SELECTED EXTRACT >>
--------
Kathmandu; Climate change has been one of the most pressing issues in recent decades. It has been attracting the attention of scientists, businesses, and governments all around the world, and has established itself as the main driving factor for survival and development. Nepal is among the countries, which are the most vulnerable to climate change and its effects that include severe water-induced disasters and extreme hydro-meteorological events like drought, storms, flooding and inundation, landslides, debris flows, soil erosion, and avalanches.
Energy-related greenhouse gas (GHG) emissions that cover around two-thirds of the effluence globally are the primary factor for climate change. For a reasonable likelihood of staying below 1.5 °C of global warming, net human-induced GHG emissions should decline by around 45 percent by 2030, from 2010 levels, reaching net-zero by 2050. As a result, governments of a number of countries including the USA, China, India and EU members, have proposed GHG reduction and/or net-zero carbon emission policies.
At present, Nepal spends almost around Rs 300 billion annually on imports of fossil fuels. The figure makes up about 13 percent of the country's GDP. It is expected that demand for fossil fuels in Nepal could rise up to 6 times by 2050 than that of 2010. While many other countries are gearing up to cut its dependency on fossil fuels, such an exponential growth in demand for petroleum products in Nepal is very alarming. The rapid increase in the financial loss of Nepal Oil Corporation, the state-owned monopoly for petroleum supply, created by surging demand for the subsidized imported fuels, has put a serious threat even to the financial health of the national economy. It is high time to act on making strategic decisions and impactful actions to transform Nepal into a carbon-neutral and energy-independent country.
Currently, Nepal has put more focus on hydropower development by considering the sectorunder national priority for economic development. The country is now having projects of over 20,000 MW of hydropower production at different stages of development. Despite having larger number of pipeline projects for electricity production, forecasted domestic demand for electricity even for the next few years is much lower than its production. While peak demand for electricity in 2021 was already lower than installed capacity, Nepal is expected to have an excess of 3500 MW of hydropower projects by 2028. In this context, Nepal could face even larger wastage of the produced electricity if proper energy management approaches and policies are not introduced soon.
Nepal is rigorously looking forward to exporting excess hydroelectricity by using cross-border grid connection to the South Asian Countries, particularly to India. However, the mountainous country may hit a snag in its plans due to geopolitical complexities and high prices for its produced energy. Increasing domestic consumption of electricity in large amounts seems difficult in the current situation. There is a need for a consolidated approach to replace the surging demand for fossil fuels by the surplus electricity being produced inside the country.
--------
INFORMATION PROVIDED >>
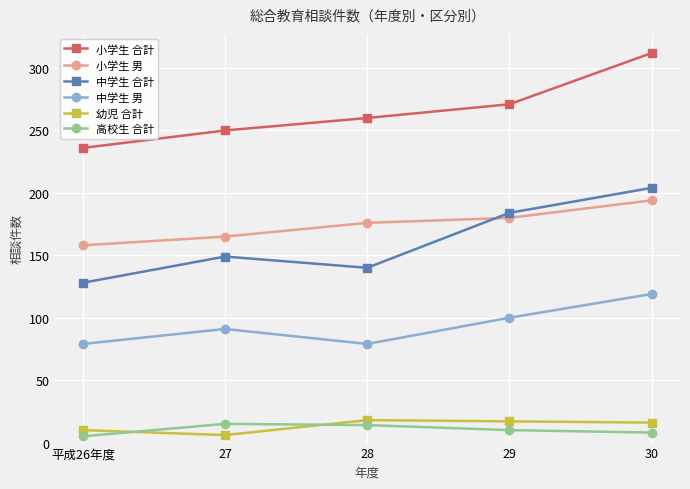

Read the 中学生 男 value at 27.

91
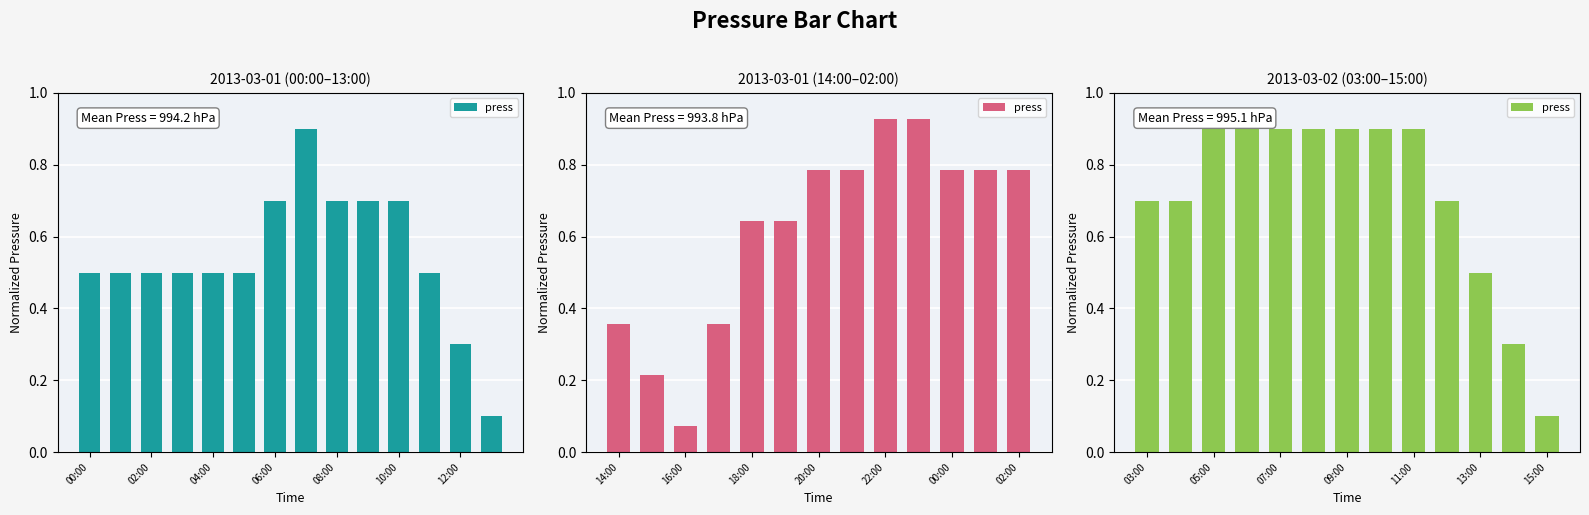

What is the label of the 10th bar from the left?

9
--------
ABOUT THIS EXERCISE >> Print, word for word, the part of the Nepal energy article above that begins with the words "At present, Nepal" and ends after the words "and energy-independent country.".

ANSWER AREA >>
At present, Nepal spends almost around Rs 300 billion annually on imports of fossil fuels. The figure makes up about 13 percent of the country's GDP. It is expected that demand for fossil fuels in Nepal could rise up to 6 times by 2050 than that of 2010. While many other countries are gearing up to cut its dependency on fossil fuels, such an exponential growth in demand for petroleum products in Nepal is very alarming. The rapid increase in the financial loss of Nepal Oil Corporation, the state-owned monopoly for petroleum supply, created by surging demand for the subsidized imported fuels, has put a serious threat even to the financial health of the national economy. It is high time to act on making strategic decisions and impactful actions to transform Nepal into a carbon-neutral and energy-independent country.